I’d never witnessed the legislative process in action before I went to testify in opposition to Montana Joint House Resolution 9 (H.R. 9). H.R. 9 was introduced in early February. While it’s not the worst bill, it is a symbolic gesture threatening public lands that seem to be so popular amongst the new sagebrush rebels.
What is H.R. 9? In a nutshell, when Congress passed the act to create Wilderness Study Areas (WSA) the idea was to study the land in question for a period of 5 years, after which a recommendation would be made to Congress to either designate the area as Wilderness or give it some other designation. This was in 1977. Today Montana still has almost a million acres of WSAs. HR 9 asks Congress to “release” seven of Montana’s study areas back to the Forest Service to be managed as “multi-use” (meaning extraction, road building, and motorized use) ignoring the citizen based collaborative efforts working hard to recommend to the forest service a management scenario that reflects the use of the WSAs in 2017.

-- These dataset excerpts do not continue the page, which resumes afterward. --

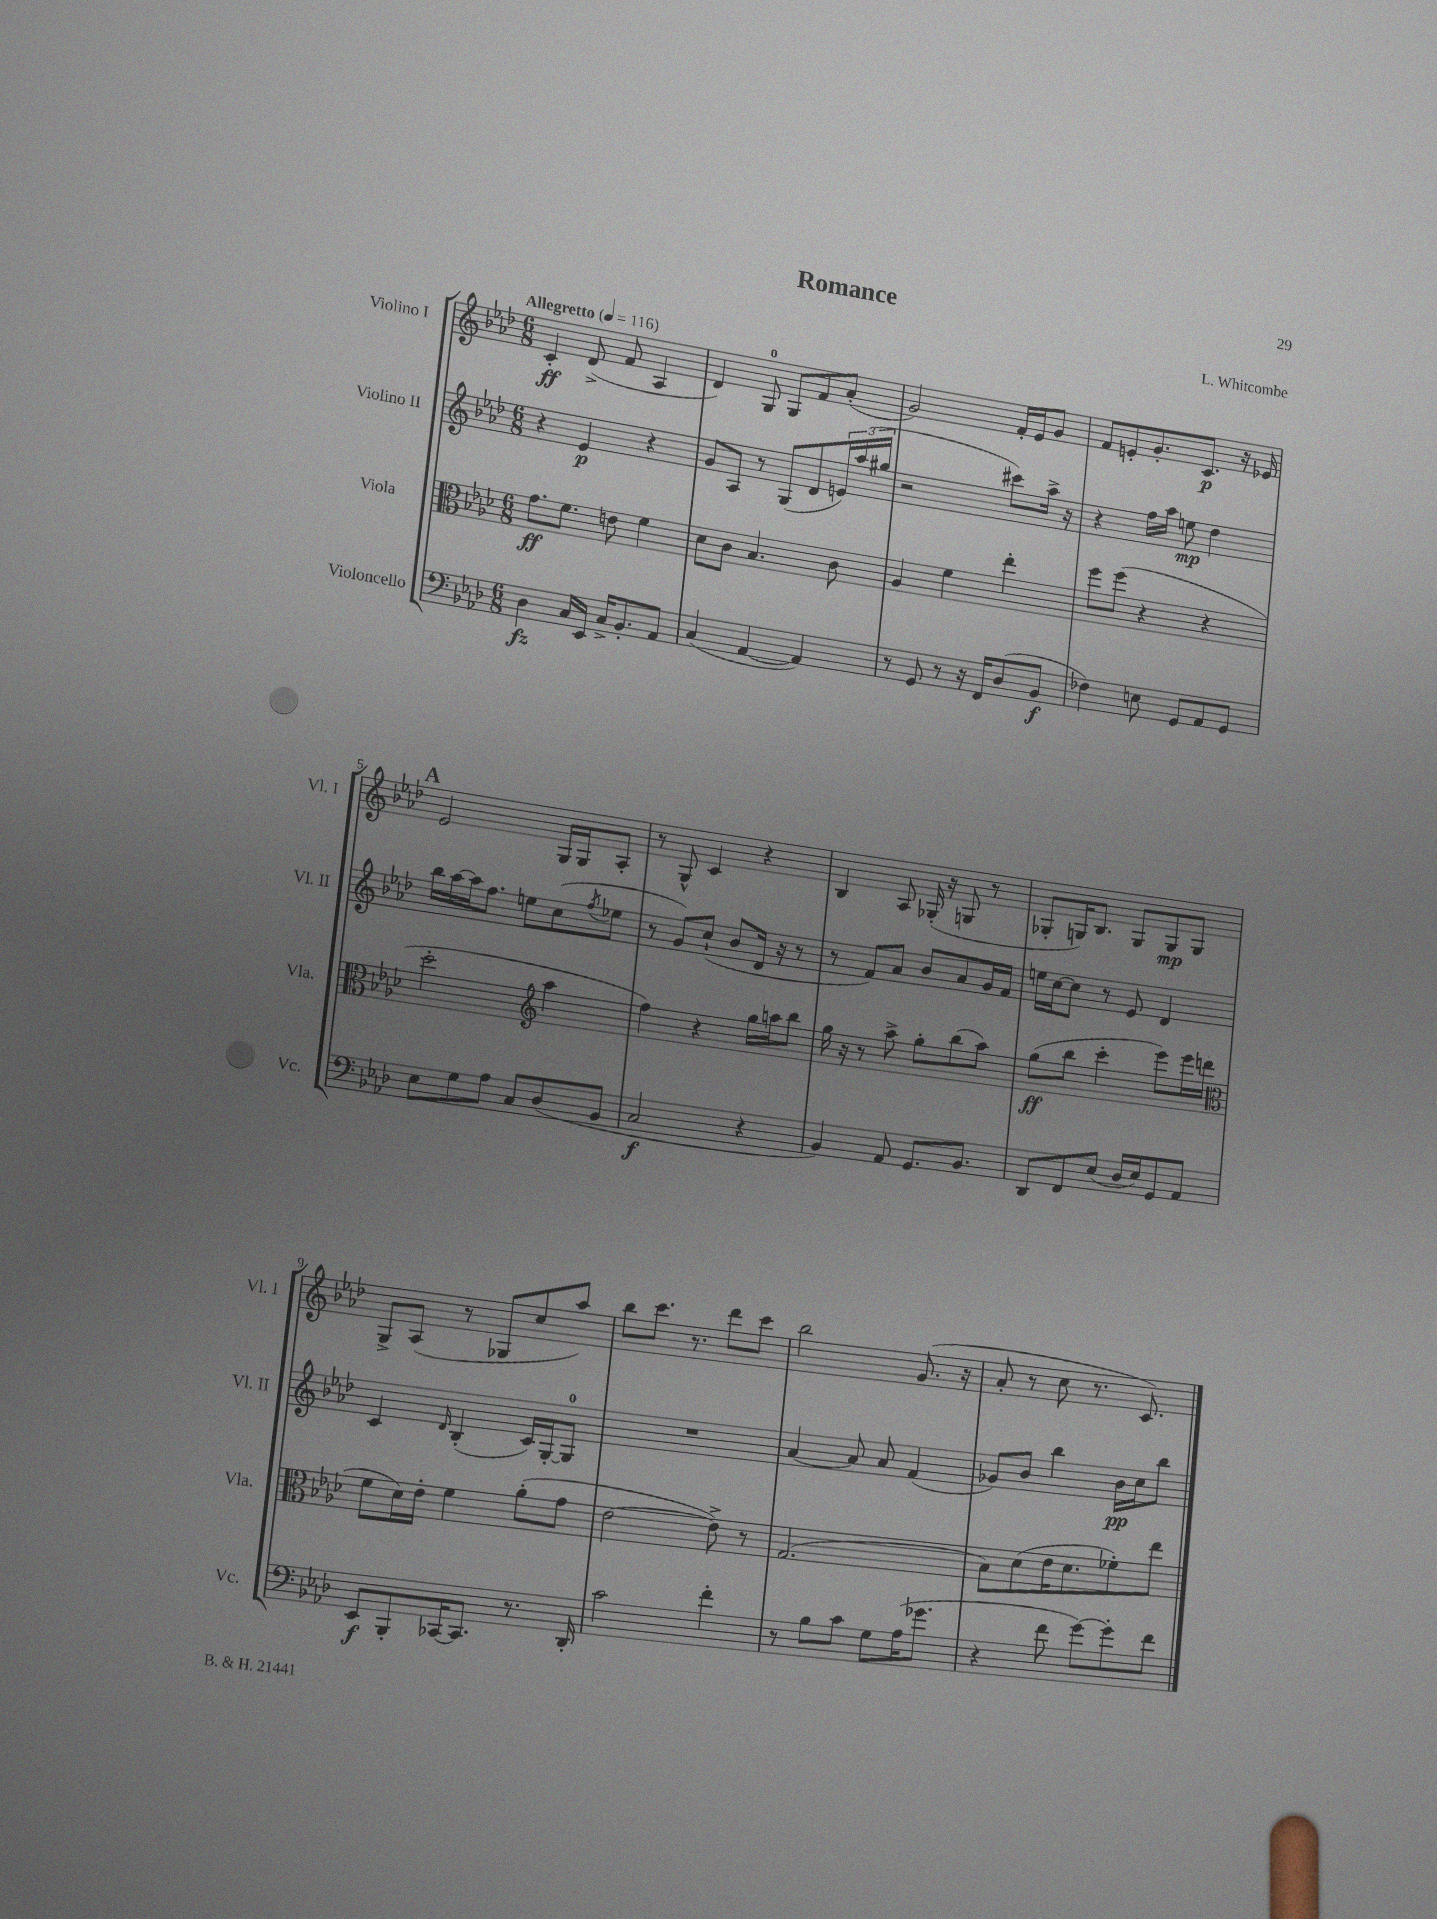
\header { title = "Romance" composer = "L. Whitcombe" }
<<
\new StaffGroup <<
\new Staff = "s0" \with { instrumentName = "Violino I" shortInstrumentName = "Vl. I" } {
    \clef treble \key aes \major \numericTimeSignature \time 6/8 \tempo "Allegretto" 4 = 116
    c'4-.\ff des'8->( f'8 aes4 |
    des'4) g8-0 g8 f'8 aes'8-.( |
    g'2) f'16-. ees'16 g'8 |
    f'8 e'8-. g'8.-. c'8.\p r16 ees'16 |
    \mark \markup { \bold "A" } ees'2 g16 g16 aes8-. |
    r8 g8-^ c'4 r4 |
    bes4 aes8 ges16-.( r16 g8 r8 |
    ges8-. g16) bes8. g8 g8\mp g8 |
    g8-> aes8( r8 ges8 c''8 aes''8) |
    bes''8 c'''8. r8. des'''8 c'''8 |
    bes''2 g'8.( r16 |
    aes'8-. r8 c''8 r8. c'8.) \bar "|." |
}
\new Staff = "s1" \with { instrumentName = "Violino II" shortInstrumentName = "Vl. II" } {
    \clef treble \key aes \major \numericTimeSignature \time 6/8
    r4 ees'4\p r4 |
    g'8 aes8 r8 g8( des'8 \tuplet 3/2 { e'16) aes''16( gis''16 } |
    r2 cis'''8) aes''16-> r16 |
    r4 f''16 aes''16 e''8\mp des''4 |
    \mark \markup { \bold "A" } bes''16 aes''16~ aes''16 f''8. e''8 c''8( \acciaccatura { f''8 } ees''8 |
    r8 g'8) c''8-!( bes'8 des'16 r16 r8 |
    r8 f'8) aes'8 bes'8 aes'8 g'16 f'16 |
    e''16 c''16~ c''8 r8 ees'8 des'4 |
    c'4 \grace { des'16 } bes4-.( c'16) g16~-. g8-0 |
    R2. |
    aes'4~ aes'8 aes'8 f'4( |
    ges'8) bes'8 bes''4 bes'16\pp c''16 bes''8 \bar "|." |
}
\new Staff = "s2" \with { instrumentName = "Viola" shortInstrumentName = "Vla." } {
    \clef alto \key aes \major \numericTimeSignature \time 6/8
    g'8.\ff f'8. e'8 f'4 |
    des'8 c'8 bes4. c'8 |
    aes4 f'4 ees''4-. |
    f''8 f''8( r4 r4 |
    \mark \markup { \bold "A" } des''2-. \clef treble aes''4 |
    f''4) r4 g''16 a''16 bes''8 |
    g''16 r16 r8 aes''8-> g''8-. bes''8( aes''8) |
    g''8\ff( bes''8 c'''4-. ees'''8) ees'''16 d'''16( |
    \clef alto f'8 des'16) ees'16-. f'4 aes'8-.( g'8 |
    ees'2~ ees'8->) r8 |
    g2.( |
    bes8) des'8( ees'16 des'8. fes'8-.) ees''8 \bar "|." |
}
\new Staff = "s3" \with { instrumentName = "Violoncello" shortInstrumentName = "Vc." } {
    \clef bass \key aes \major \numericTimeSignature \time 6/8
    des4\fz c16 ees,16 c16-> bes,8.-. aes,8 |
    c4( aes,4~ aes,4) |
    r8 g,8 r8 r16 f,16 des8( bes,8\f |
    fes4) e8 g,8 aes,8 g,8 |
    \mark \markup { \bold "A" } ees8 g8 aes8 c8 des8( bes,8 |
    c2\f r4 |
    bes,4) aes,8 g,8. bes,8. |
    des,8 f,8 ees8( des16 ees16) g,8 aes,8 |
    ees,8\f bes,,8-. ces,16~ ces,8. r8. des,16-. |
    c'2 f'4-. |
    r8 bes8 c'8 g8 aes16( ges'8. |
    r4 f'8 g'8~) g'8-. f'8 \bar "|." |
}
>>
>>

Why does this matter? Congress is unlikely to act because the state of Montana sent them a letter (although lately, it seems like anything is possible). From my perspective as a sales rep in the outdoor industry, this legislation is more than symbolic. It represents a direct attack on my industry and a key economic driver of our western states. The current status of the Outdoor Retailer show in Utah is a prime example of symbolic acts having large consequences. Governor Herbert and the UT congressional delegation have sent a letter asking the new President to rescind the designation of Bear’s Ears as a National Monument. Even if this petitioning is unlikely to succeed, this anti-public land sentiment caused a cascade of events leading the show to leave Utah in search of a more recreation and public land friendly home. Bills like H.R. 9 in Montana send the same message as Utah, a message that public lands don’t matter. And that is not a message that myself or my industry want associated with our home state.
So that’s why I found myself in the hearing room of the Natural Resource Committee on president’s day while most of my friends were out skiing (yes, I skipped a powder day - it was worth it). The room was packed, mostly with opponents of H.R. 9. When it was time to give testimony I paid close attention to the people who resonated with the legislators and I’d like to pass on what I learned.

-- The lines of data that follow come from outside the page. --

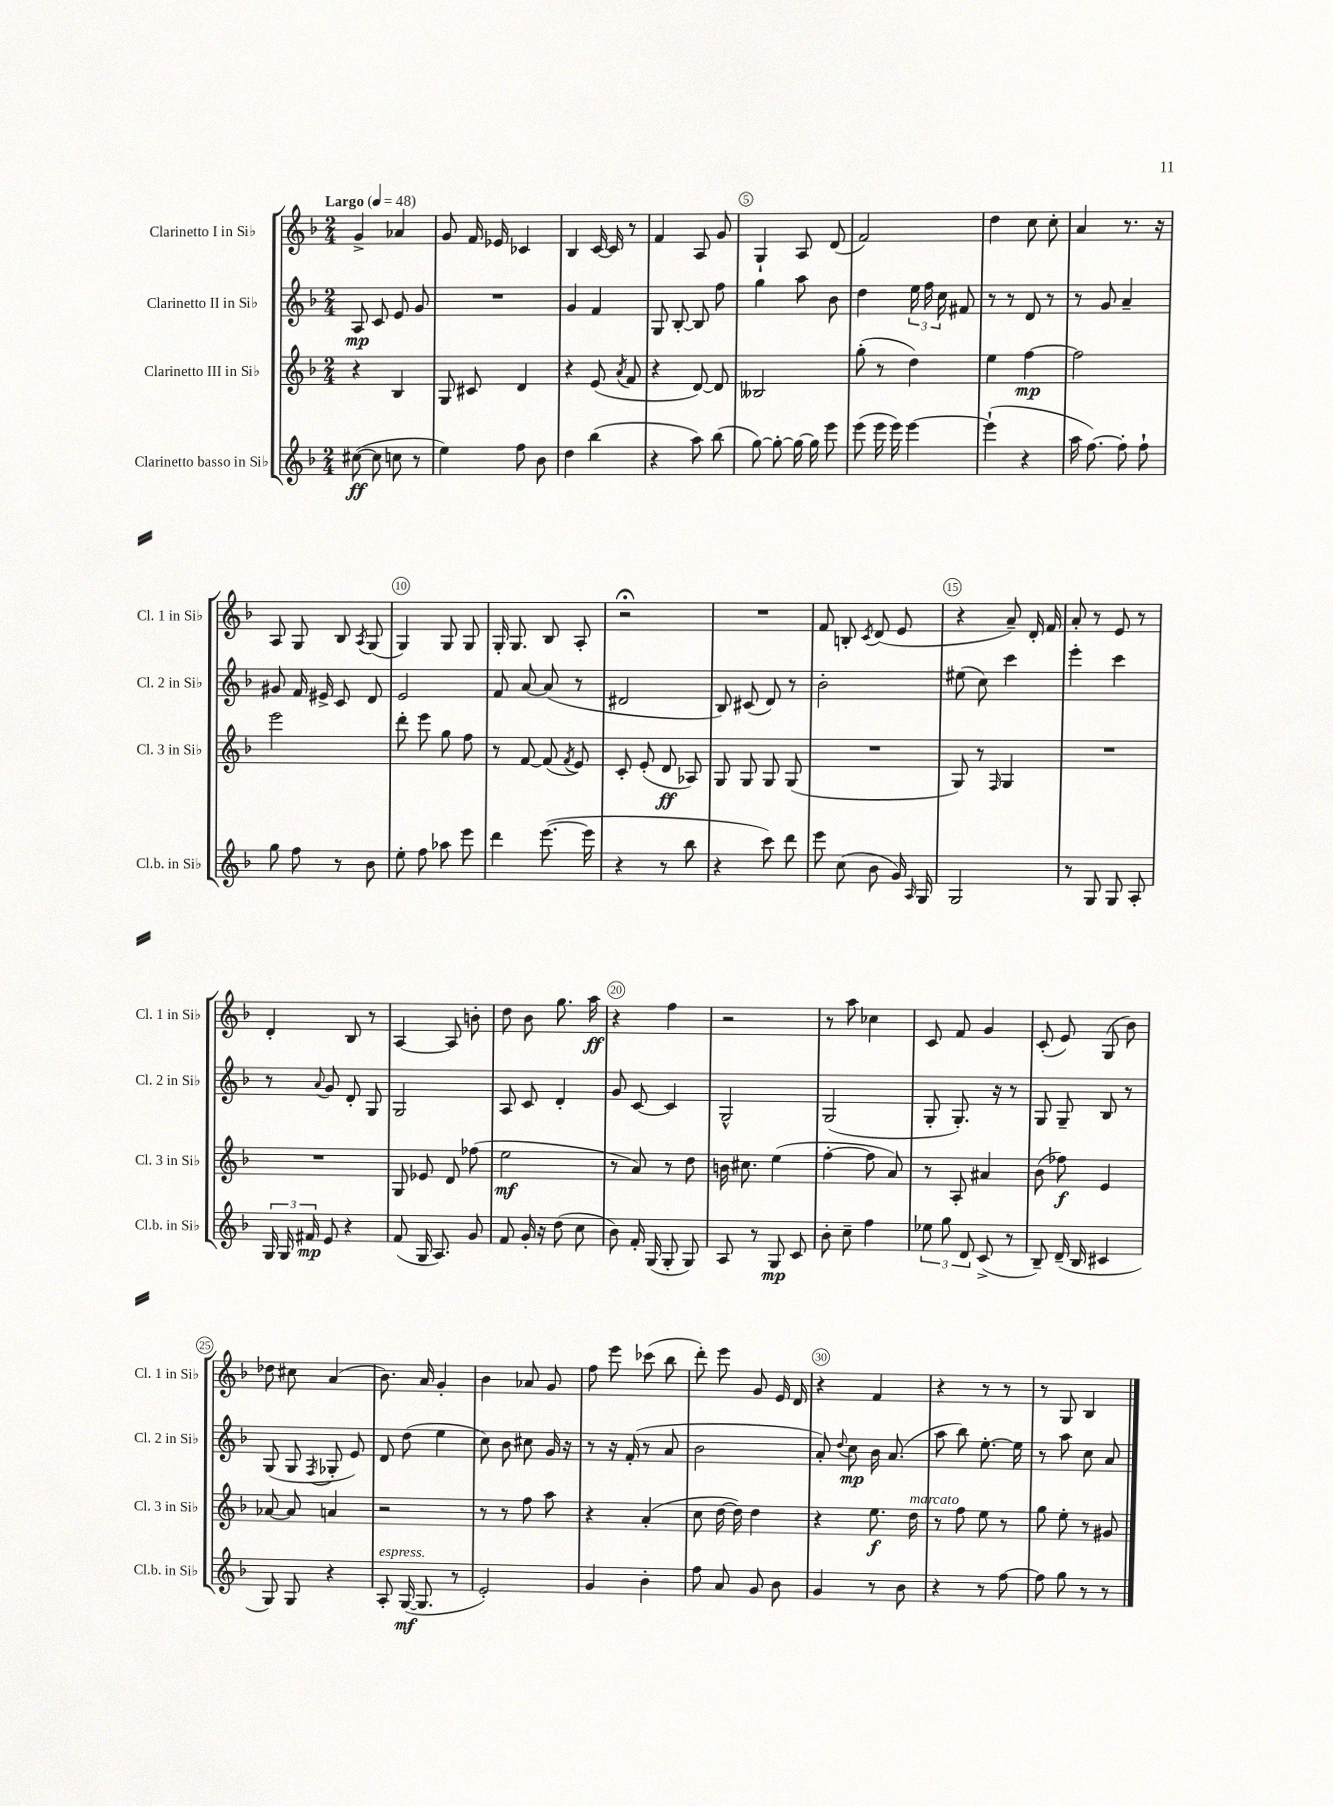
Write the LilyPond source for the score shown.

<<
\new StaffGroup <<
\new Staff = "s0" \with { instrumentName = "Clarinetto I in Sib" shortInstrumentName = "Cl. 1 in Sib" } {
    \clef treble \key f \major \numericTimeSignature \time 2/4 \tempo "Largo" 4 = 48
    \autoBeamOff g'4-> aes'4 |
    g'8 f'16 ees'16 ces'4 |
    bes4 c'16~ c'16 r8 |
    f'4 a8 g'8 |
    g4-! a8 d'8( |
    f'2) |
    d''4 c''8 c''8-. |
    a'4 r8. r16 |
    a8 g8 bes8 \acciaccatura { a8 } g8( |
    g4) g8 g8 |
    g16-. g8. bes8 a8-. |
    r2\fermata |
    R2 |
    f'8 b8-. \acciaccatura { c'8 } d'8( e'8 |
    r4 a'8--) d'16-. f'16 |
    a'8-. r8 e'8 r8 |
    d'4-. bes8 r8 |
    a4~ a8 b'8-. |
    d''8 bes'8 g''8. a''16\ff |
    r4 f''4 |
    r2 |
    r8 a''8 ces''4 |
    c'8 f'8 g'4 |
    c'8-.( e'8) g8( bes'8) |
    des''8 cis''8 a'4( |
    bes'8.) a'16 g'4-. |
    bes'4 aes'8 g'8 |
    f''8 e'''8 ces'''8( bes''8 |
    d'''8-.) e'''8 g'8 e'16 d'16 |
    r4 f'4 |
    r4 r8 r8 |
    r8 g8 bes4 \bar "|." |
}
\new Staff = "s1" \with { instrumentName = "Clarinetto II in Sib" shortInstrumentName = "Cl. 2 in Sib" } {
    \clef treble \key f \major \numericTimeSignature \time 2/4
    \autoBeamOff a8\mp c'8 e'8 g'8 |
    R2 |
    g'4 f'4 |
    g8 bes8~-. bes8 f''8 |
    g''4 a''8 bes'8 |
    d''4 \tuplet 3/2 { e''16 f''16 c''16 } fis'8 |
    r8 r8 d'8 r8 |
    r8 g'8 a'4-- |
    gis'8 f'16 eis'16-> c'8 d'8 |
    e'2 |
    f'8 a'8~ a'8( r8 |
    dis'2 |
    bes8) cis'8( d'8) r8 |
    bes'2-. |
    eis''8( c''8) c'''4 |
    e'''4-. c'''4 |
    r8 \appoggiatura { a'8 } g'8 d'8-. g8 |
    g2 |
    a8 c'8 d'4-. |
    g'8 c'8~ c'4 |
    g2-^ |
    g2( |
    g8-. g8.-.) r16 r8 |
    g8 g8-- bes8 r8 |
    g8( g8 \acciaccatura { f8 } ges8-. e'8) |
    d'8 d''8( e''4 |
    c''8) bes'8 cis''8 g'16 r16 |
    r8 r16 f'16-.( r8 a'8 |
    bes'2 |
    a'8-.) \appoggiatura { d''8 } c''8\mp bes'16 a'8.( |
    a''8 bes''8) e''8.~-. e''16 |
    r8 a''8 c''8 a'8 \bar "|." |
}
\new Staff = "s2" \with { instrumentName = "Clarinetto III in Sib" shortInstrumentName = "Cl. 3 in Sib" } {
    \clef treble \key f \major \numericTimeSignature \time 2/4
    \autoBeamOff r4 bes4 |
    g8 cis'8 d'4 |
    r4 e'8( \acciaccatura { a'8 } f'8 |
    r4 d'8~) d'8 |
    beses2 |
    g''8-.( r8 d''4) |
    e''4 f''4~\mp |
    f''2 |
    e'''2 |
    d'''8-. e'''8 g''8 f''8 |
    r8 f'8~ f'8( \acciaccatura { f'8 } e'8) |
    c'8-. e'8-.( d'8\ff aes8) |
    g8 g8 g8 g8( |
    R2 |
    g8) r8 \grace { f16 } g4 |
    R2 |
    R2 |
    g8 ees'8 d'8 fes''8( |
    e''2\mf |
    r8 a'8) r8 d''8 |
    b'16 cis''8. e''4( |
    f''4~-. f''8 a'8) |
    r8 a8-. ais'4 |
    bes'8( fes''8\f) e'4 |
    aes'8~ aes'8 a'4 |
    r2 |
    r8 r8 f''8 a''8 |
    r4 a'4-.( |
    c''8 d''16~ d''16) d''4 |
    r4 e''8.\f d''16^\markup { \italic "marcato" } |
    r8 f''8 e''8 r8 |
    g''8 e''8-. r8 gis'8 \bar "|." |
}
\new Staff = "s3" \with { instrumentName = "Clarinetto basso in Sib" shortInstrumentName = "Cl.b. in Sib" } {
    \clef treble \key f \major \numericTimeSignature \time 2/4
    \autoBeamOff cis''8~\ff( cis''8 c''8 r8 |
    e''4) f''8 bes'8 |
    d''4 bes''4( |
    r4 a''8) bes''8( |
    g''8~) g''8~-. g''16~ g''16 e'''8 |
    e'''8( e'''16 e'''16) e'''4~ |
    e'''4-!( r4 |
    a''16 f''8.~) f''8-. f''8-! |
    g''8 f''8 r8 bes'8 |
    e''8-. f''8 aes''8 e'''8 |
    d'''4 e'''8.~( e'''16 |
    r4 r8 bes''8 |
    r4 c'''8) d'''8 |
    e'''8 c''8( bes'8 g'16) \grace { a16 } g16 |
    g2 |
    r8 g8 g8 a8-. |
    \tuplet 3/2 { g16 g16 fis'16\mp } e'8 r4 |
    f'8( g16 a8.) g'8 |
    f'8 g'16-. r16 d''8( c''8 |
    bes'8) f'16-. g16( g8-. g8) |
    a8 r8 g8\mp c'8 |
    bes'8-. c''8-- f''4 |
    \tuplet 3/2 { ees''8 g''8 d'8 } c'8->( r8 |
    bes8--) d'16--( bes16 cis'4 |
    g8) g8 r4 |
    a8-.^\markup { \italic "espress." } g16~\mf( g8. r8 |
    e'2-.) |
    g'4 bes'4-. |
    f''8 a'8 g'8 bes'8 |
    g'4 r8 bes'8 |
    r4 r8 f''8~ |
    f''8 g''8 r8 r8 \bar "|." |
}
>>
>>
\layout { \context { \Score \override BarNumber.break-visibility = ##(#f #t #t) barNumberVisibility = #(every-nth-bar-number-visible 5) \override BarNumber.stencil = #(make-stencil-circler 0.1 0.3 ly:text-interface::print) } }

- Time is short- be concise so others have time to speak.
- Think back to high school English and the 5-paragraph essay format: state your thesis, support it clearly with evidence, make a succinct conclusion, and tell the committee how you would like for them to vote.
- Emotion is great but facts are greater.
In every hearing you’re going to have folks on your side and folks against you - try to make your point with facts that help the legislators who are on your side. Pretty flowers, expansive views, and wildlife habitat are awesome reasons for the existence of a WSA but striking down the technical validity of the bill or providing a legislator with an economic reason to vote against the party line is the reason we need to show up and testify. Do your research before you go, it’s ok to be a passionate defender of wild spaces, but be a passionate and educated defender to make the most of your time in the spotlight.
As it stands now, HR 9 passed the House on a party line vote and goes before the Senate soon. It looks like I have another trip to Helena in my future! It’s funny, I should be demoralized that our legislators crassly ignored our efforts but I’m not. If it takes years to educate both our fellow citizens and our legislators about the importance of public land access so be it- I’m in this fight for the long haul.